Nkinga is a village and ward in Igunga district in Tabora Region in Tanzania. A Swedish Pentecostal missionary, Pastor Erland Jonsson, and his wife Ester Jonsson came to spread Christianity in Nyawa Kingdom in the mid-1930s. They established the first Pentecostal church in Igunga district and the first dispensary in the area in 1936.

The dispensary grew into a large hospital and was officially declared a hospital in 1960, serving patients from as far as Kigoma and other distant areas. The hospital still serves the region, under the management of missionaries from the Free Pentecostal Church of Tanzania and is called the Nkinga Referral Hospital.

Nkinga was also the first place where a missionary primary school was built.

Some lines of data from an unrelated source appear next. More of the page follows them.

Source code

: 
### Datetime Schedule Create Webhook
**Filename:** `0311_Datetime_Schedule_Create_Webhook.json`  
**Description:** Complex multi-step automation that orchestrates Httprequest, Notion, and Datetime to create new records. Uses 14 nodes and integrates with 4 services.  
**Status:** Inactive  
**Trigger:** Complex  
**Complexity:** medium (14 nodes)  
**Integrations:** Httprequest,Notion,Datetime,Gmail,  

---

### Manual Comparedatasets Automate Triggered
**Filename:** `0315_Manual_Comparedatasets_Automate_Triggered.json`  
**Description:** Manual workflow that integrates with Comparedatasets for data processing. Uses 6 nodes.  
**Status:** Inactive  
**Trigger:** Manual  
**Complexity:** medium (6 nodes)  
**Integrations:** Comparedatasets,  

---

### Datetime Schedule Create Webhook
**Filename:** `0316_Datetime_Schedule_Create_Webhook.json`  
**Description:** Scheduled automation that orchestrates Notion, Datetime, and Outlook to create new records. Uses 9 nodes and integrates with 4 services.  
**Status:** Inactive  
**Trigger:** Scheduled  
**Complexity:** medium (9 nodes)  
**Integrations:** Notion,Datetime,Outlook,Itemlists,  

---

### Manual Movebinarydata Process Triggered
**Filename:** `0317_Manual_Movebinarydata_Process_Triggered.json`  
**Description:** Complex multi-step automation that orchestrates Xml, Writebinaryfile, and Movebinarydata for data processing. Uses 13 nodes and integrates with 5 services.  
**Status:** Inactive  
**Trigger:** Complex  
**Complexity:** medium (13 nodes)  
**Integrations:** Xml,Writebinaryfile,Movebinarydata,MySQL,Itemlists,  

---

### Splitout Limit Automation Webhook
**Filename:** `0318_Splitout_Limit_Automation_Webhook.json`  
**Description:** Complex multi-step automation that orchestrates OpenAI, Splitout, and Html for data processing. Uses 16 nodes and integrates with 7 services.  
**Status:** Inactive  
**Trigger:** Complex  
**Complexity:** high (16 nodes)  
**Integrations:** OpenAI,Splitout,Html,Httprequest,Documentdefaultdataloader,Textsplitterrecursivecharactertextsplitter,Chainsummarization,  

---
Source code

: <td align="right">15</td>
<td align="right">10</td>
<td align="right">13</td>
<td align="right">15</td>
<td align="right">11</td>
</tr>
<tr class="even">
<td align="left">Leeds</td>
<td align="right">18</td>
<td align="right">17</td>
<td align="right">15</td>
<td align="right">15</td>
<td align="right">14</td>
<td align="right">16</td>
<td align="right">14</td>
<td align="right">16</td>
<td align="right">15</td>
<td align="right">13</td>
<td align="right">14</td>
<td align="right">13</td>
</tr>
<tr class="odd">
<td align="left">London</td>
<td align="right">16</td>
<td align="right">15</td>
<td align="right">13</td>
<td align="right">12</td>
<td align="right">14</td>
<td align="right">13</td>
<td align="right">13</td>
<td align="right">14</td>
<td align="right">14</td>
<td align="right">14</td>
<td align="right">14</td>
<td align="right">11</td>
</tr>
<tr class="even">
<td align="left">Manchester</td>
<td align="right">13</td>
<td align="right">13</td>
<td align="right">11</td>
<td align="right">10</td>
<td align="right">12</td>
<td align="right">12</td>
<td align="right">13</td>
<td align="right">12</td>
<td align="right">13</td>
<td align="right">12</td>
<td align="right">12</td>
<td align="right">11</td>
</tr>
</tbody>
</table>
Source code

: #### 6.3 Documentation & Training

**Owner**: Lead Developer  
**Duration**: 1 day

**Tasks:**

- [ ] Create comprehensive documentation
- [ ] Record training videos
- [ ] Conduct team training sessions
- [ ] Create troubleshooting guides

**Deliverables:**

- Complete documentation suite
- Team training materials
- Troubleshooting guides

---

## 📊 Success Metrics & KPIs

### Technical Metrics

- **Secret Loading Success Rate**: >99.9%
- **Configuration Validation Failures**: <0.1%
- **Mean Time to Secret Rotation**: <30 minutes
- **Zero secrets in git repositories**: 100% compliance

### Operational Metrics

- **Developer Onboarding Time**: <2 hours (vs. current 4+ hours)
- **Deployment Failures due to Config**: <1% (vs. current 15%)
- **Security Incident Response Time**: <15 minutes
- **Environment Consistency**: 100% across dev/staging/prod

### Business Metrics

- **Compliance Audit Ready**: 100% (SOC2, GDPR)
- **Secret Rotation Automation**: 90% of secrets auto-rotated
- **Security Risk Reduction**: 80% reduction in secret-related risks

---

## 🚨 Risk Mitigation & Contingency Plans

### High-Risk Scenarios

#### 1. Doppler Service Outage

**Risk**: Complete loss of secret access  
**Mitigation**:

The Pentecostal missionary built the school in the early 1950s.

Nkinga is also the place where the missionaries built the first airport for small aircraft in Igunga district. 

The native people of Nkinga are Wanyamwezi, but members of other tribes have moved into the region, including Wanyiramba, Wasukuma, Wanyaturu and Waha. Popular foods in Nkinga include ugali and other Wanyamwezi foods like cassava, potatoes, rice and beans. 

A popular drink in Nkinga is the locally brewed beer, known as Makangala or Gongo. It is consumed secretly because its manufacture, supply and consumption is illegal in Tanzania.

Nkinga is now the second largest business centre in Igunga district after Igunga town itself.

Restaurants and guest houses are available for people who visit Nkinga either for business or to attend the hospital.

Shops are many in Nkinga from petty traders to wholesalers. Many people from neighbouring villages do visit a weekly auction, known as Gulio, every Saturday, in which traders from Nzega, Tabora and Igunga bring different consumer goods to sell.

Nkinga has many educational institutions, including Nkinga Nursing College, Nkinga Laboratory Institute and Nkinga English Medium School, which are run by the Free Pentecostal Church of Tanzania. Others are Ulaya secondary school and the government-run secondary school for Nkinga. The local primary schools are named Nkinga, Mwazumbi and Njiapanda.

Nkinga is the fastest growing village in Tabora region which attracts many businesses and workers to dwell in. In 2006, the population of Nkinga village itself was estimated at 6,000, with an increase of 360 people per year. The Nkinga ward, according to the 2002 census, has about 14,000 people.